Bubble tea, also known as boba, originated from Taiwan in the 1980s. It contains sugar, milk and a non-dairy creamer, and has become a popular drink in Malaysia.
“If we take Singapore’s bubble tea as a baseline for what is sold here, the situation is quite alarming,” Azrul said.
“A serving of brown sugar milk tea with pearls has been found to have 18.5 teaspoons of sugar. Wintermelon tea has 16 teaspoons. Even plain milk tea with pearls has eight. And all this is before the toppings are added.
“An adult’s daily recommended sugar intake is eight to 11 teaspoons, while for children and teenagers, it is just five teaspoons.
“With bubble tea, you are likely to consume your daily intake of sugar in a single sitting,” he said.
“Malaysia’s problem isn’t pre-packaged sugar-sweetened beverages, which can easily be taxed and subjected to health regulations, but made-to-order drinks such as teh tarik, Milo, kopi susu and now bubble tea.”
Toppings for bubble tea include chewy tapioca balls, fruit jelly, grass jelly and agar jelly. Versions that are ice-blended or contain no milk are also available.
There are various serving sizes, but the largest cups usually cost RM10.
Previous checks by FMT found nine bubble tea shops in Subang Jaya’s SS15 area, four of them within a stone’s throw from each other on the same road. All were packed with university students.
Azrul said consumers could make such drinks healthier by asking for less sugar and fresh, low-fat or skimmed milk instead of non-dairy creamer. They should also forego the toppings.
He said fans of the brew should limit their consumption to two cups a week.
Malaysian Medical Association president Dr N Ganabaskaran urged Malaysians to be careful with their sugar intake, noting that the country has the highest rate of diabetes and obesity in Asia.
“Anything sweet that contributes to such debilitating diseases should be taken with caution and care,” he said. “Malaysians are known to have a sweet tooth. So we definitely need to worry about this growing trend.”
He said the constant consumption of anything sweet would lead to ill health, paving the way for non-communicable diseases which have become rampant in Malaysia.
Deputy Health Minister Dr Lee Boon Chye, however, said the situation was not a big concern but warned that people should not consume too much bubble tea.
He urged vendors to reduce the sugar content as much as possible.
“Consumers must understand that too much sugar is bad for health,” he said. “They can reduce the sugar in their drinks and get used to the new taste.

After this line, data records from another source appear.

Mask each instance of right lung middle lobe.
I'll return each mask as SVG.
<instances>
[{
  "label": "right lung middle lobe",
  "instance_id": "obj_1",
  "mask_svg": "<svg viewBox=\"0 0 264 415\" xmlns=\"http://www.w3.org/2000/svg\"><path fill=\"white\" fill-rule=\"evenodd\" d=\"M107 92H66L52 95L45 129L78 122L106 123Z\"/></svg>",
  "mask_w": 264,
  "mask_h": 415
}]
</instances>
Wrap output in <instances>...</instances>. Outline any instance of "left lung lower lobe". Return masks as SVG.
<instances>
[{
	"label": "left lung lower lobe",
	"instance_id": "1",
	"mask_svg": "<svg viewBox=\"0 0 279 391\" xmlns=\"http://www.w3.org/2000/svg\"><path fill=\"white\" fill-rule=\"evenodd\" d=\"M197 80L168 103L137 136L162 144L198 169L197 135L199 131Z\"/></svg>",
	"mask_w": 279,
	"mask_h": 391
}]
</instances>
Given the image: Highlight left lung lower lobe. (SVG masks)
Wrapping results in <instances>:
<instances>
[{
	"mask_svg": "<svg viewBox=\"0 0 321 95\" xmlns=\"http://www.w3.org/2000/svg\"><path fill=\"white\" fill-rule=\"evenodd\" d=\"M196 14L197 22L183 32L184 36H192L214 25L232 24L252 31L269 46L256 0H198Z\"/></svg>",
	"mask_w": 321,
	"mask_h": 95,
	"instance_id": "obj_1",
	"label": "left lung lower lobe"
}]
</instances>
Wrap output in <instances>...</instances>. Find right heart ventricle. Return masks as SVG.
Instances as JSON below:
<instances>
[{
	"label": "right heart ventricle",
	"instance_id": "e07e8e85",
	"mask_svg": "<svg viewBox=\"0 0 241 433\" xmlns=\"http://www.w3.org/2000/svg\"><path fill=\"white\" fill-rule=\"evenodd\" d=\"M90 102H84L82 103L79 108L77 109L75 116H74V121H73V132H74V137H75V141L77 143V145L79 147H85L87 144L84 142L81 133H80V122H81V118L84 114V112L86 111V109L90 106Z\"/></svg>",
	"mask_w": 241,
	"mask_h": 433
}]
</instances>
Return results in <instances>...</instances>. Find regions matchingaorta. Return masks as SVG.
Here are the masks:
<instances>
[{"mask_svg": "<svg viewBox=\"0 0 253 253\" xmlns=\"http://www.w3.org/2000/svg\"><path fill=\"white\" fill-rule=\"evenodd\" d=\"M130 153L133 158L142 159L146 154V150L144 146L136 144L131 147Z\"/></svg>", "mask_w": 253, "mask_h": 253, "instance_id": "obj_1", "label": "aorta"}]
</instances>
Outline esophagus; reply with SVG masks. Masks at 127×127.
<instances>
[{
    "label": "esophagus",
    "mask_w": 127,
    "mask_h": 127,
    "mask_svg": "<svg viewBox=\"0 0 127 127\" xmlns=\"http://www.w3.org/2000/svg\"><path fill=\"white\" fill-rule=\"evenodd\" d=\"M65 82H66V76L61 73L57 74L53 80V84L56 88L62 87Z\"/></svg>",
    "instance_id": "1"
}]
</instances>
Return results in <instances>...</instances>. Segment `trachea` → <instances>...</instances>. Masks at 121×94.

“I hope consumers will ask for less sugar and operators can provide low-sugar options, not only for bubble tea, but other beverages as well, such as teh tarik.”
A popular bubble tea cafe told FMT that different varieties would have different sugar levels and some preparations could be adjusted to customer preference.
“We do have customers asking for more sugar,” he said. “We can adjust the sweetness of some beverages, but others are fixed.”